- [TRY IT] Reproduce the data below exactly as written. Pictures do not belong in the copy.

- [ENTRIES PROVIDED]

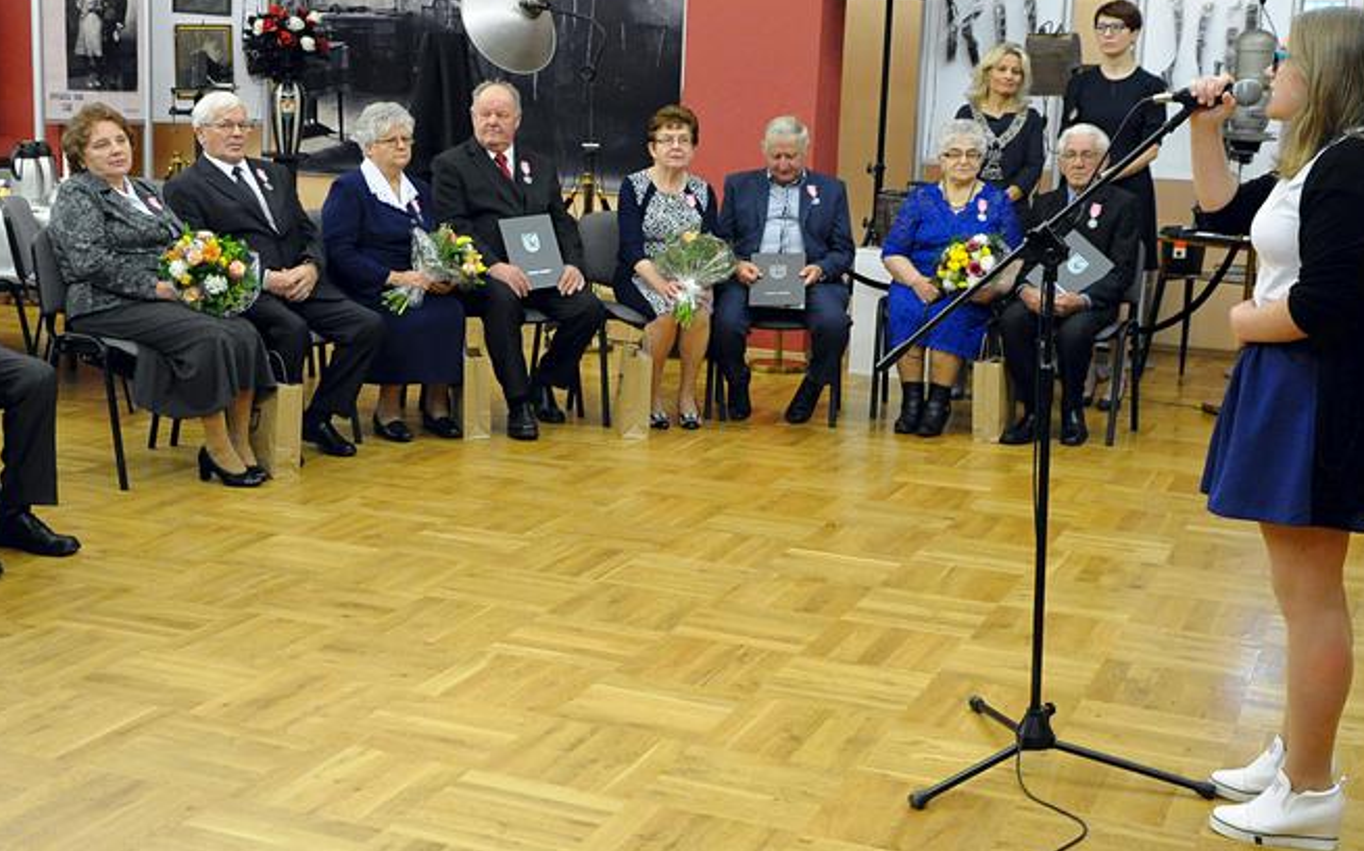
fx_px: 1845
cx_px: 676
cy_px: 389
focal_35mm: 50
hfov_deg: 40.6
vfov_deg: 26.0
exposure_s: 1/80
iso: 2500
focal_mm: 25
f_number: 5.6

- [RESULT OF THIS EXERCISE]
fx_px: 1845
cx_px: 676
cy_px: 389
focal_35mm: 50
hfov_deg: 40.6
vfov_deg: 26.0
exposure_s: 1/80
iso: 2500
focal_mm: 25
f_number: 5.6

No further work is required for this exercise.